Task: Filter the listing below, keeping only the lines with the word "خرید".

Supplied information:
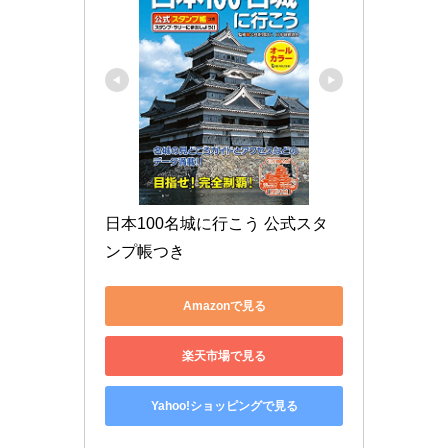
日本100名城に行こう 公式スタ
ンプ帳つき
Amazonで見る
楽天市場で見る
Yahoo!ショッピングで見る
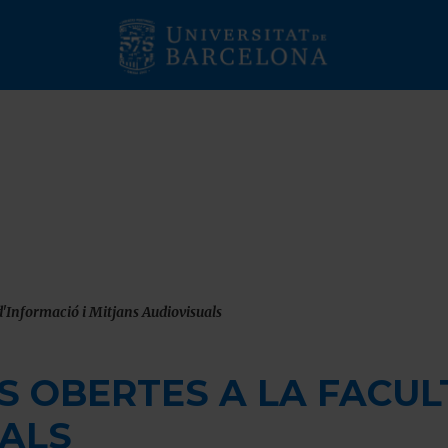
UTURS ESTUDIAN
d'Informació i Mitjans Audiovisuals
OBERTES A LA FACULTAT
LS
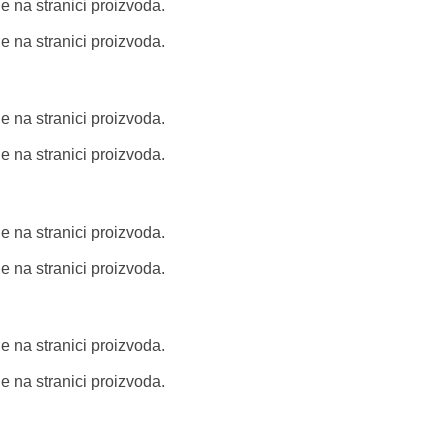
e na stranici proizvoda.
e na stranici proizvoda.
e na stranici proizvoda.
e na stranici proizvoda.
e na stranici proizvoda.
e na stranici proizvoda.
e na stranici proizvoda.
e na stranici proizvoda.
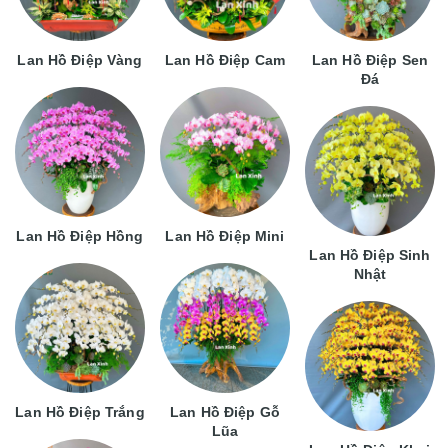
Lan Hồ Điệp Vàng
Lan Hồ Điệp Cam
Lan Hồ Điệp Sen
Đá
Lan Hồ Điệp Hồng
Lan Hồ Điệp Mini
Lan Hồ Điệp Sinh
Nhật
Lan Hồ Điệp Trắng
Lan Hồ Điệp Gỗ
Lũa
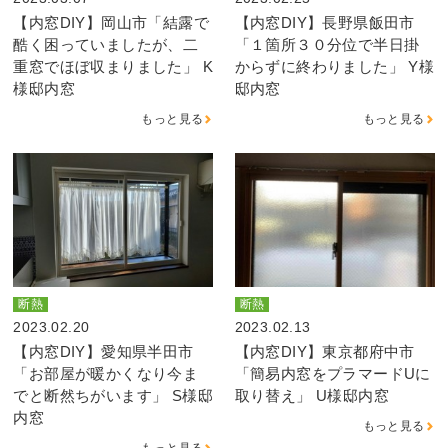
【内窓DIY】岡山市「結露で
【内窓DIY】長野県飯田市
酷く困っていましたが、二
「１箇所３０分位で半日掛
重窓でほぼ収まりました」 K
からずに終わりました」 Y様
様邸内窓
邸内窓
もっと見る
もっと見る
断熱
断熱
2023.02.20
2023.02.13
【内窓DIY】愛知県半田市
【内窓DIY】東京都府中市
「お部屋が暖かくなり今ま
「簡易内窓をプラマードUに
でと断然ちがいます」 S様邸
取り替え」 U様邸内窓
内窓
もっと見る
もっと見る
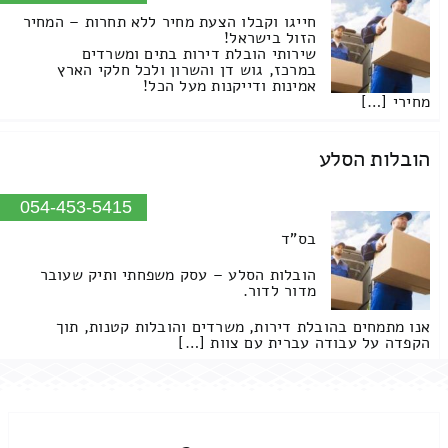
חייגו וקבלו הצעת מחיר ללא תחרות – המחיר
הזול בישראל!
שירותי הובלת דירות בתים ומשרדים
במרכז, גוש דן והשרון ולכל חלקי הארץ
אמינות ודייקנות מעל הכל!
מחירי […]
הובלות הסלע
054-453-5415
בס"ד
הובלות הסלע – עסק משפחתי ותיק שעובר
מדור לדור.
אנו מתמחים בהובלת דירות, משרדים והובלות קטנות, תוך
הקפדה על עבודה עברית עם צוות […]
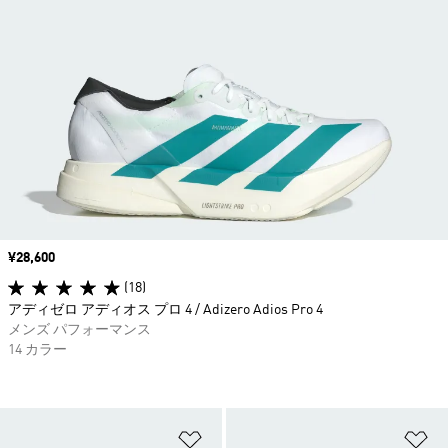
価格
¥28,600
(18)
アディゼロ アディオス プロ 4 / Adizero Adios Pro 4
メンズ パフォーマンス
14 カラー
ほしいものリストに追加
ほ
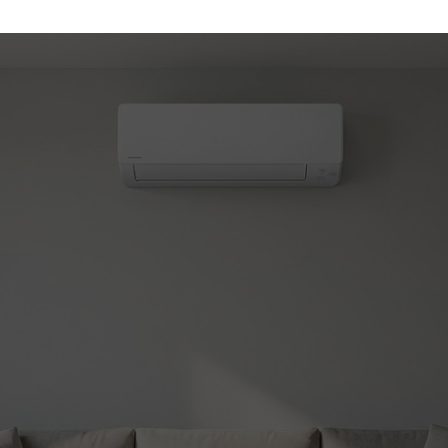
(450) 330-7030
atisation et chauffage
le!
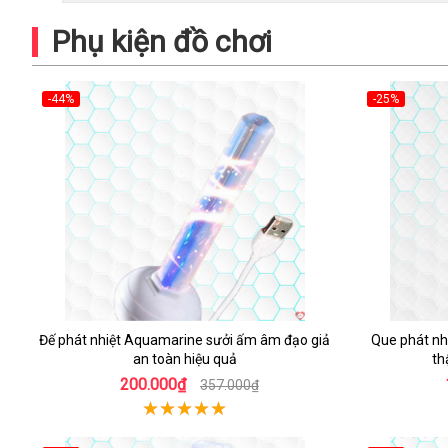
Phụ kiện đồ chơi
-44%
-25%
Hot
Hot
Đế phát nhiệt Aquamarine sưởi ấm âm đạo giả
Que phát nh
an toàn hiệu quả
th
200.000₫
357.000₫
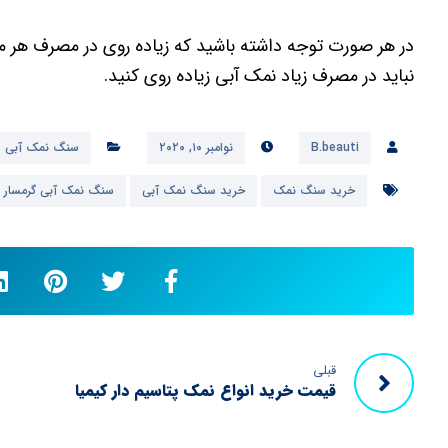
در هر صورت توجه داشته باشید که زیاده روی در مصرف هر 
نباید در مصرف زیاد نمک آبی زیاده روی کنید.
B.beauti
نوامبر ۱۰, ۲۰۲۰
سنگ نمک آبی
خرید سنگ نمک
خرید سنگ نمک آبی
سنگ نمک آبی گرمسار
قبلی
قیمت خرید انواع نمک پتاسیم دار کیمیا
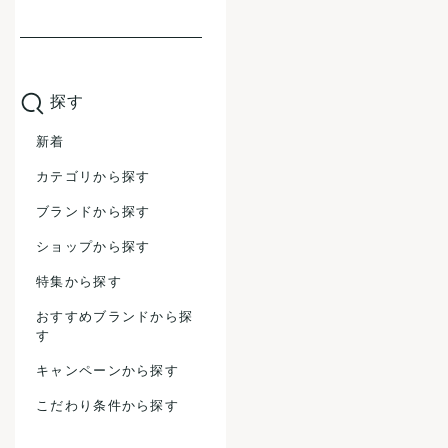
探す
新着
カテゴリから探す
ブランドから探す
ショップから探す
特集から探す
おすすめブランドから探
す
キャンペーンから探す
こだわり条件から探す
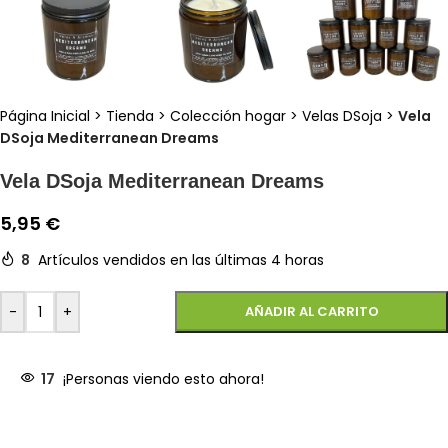
Página Inicial
>
Tienda
>
Colección hogar
>
Velas DSoja
>
Vela
DSoja Mediterranean Dreams
Vela DSoja Mediterranean Dreams
5,95
€
8
Artículos vendidos en las últimas 4 horas
-
+
AÑADIR AL CARRITO
17
¡Personas viendo esto ahora!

Exercise output:
خرید سنگ نمک
خرید سنگ نمک آبی
قیمت خرید انواع نمک پتاسیم دار کیمیا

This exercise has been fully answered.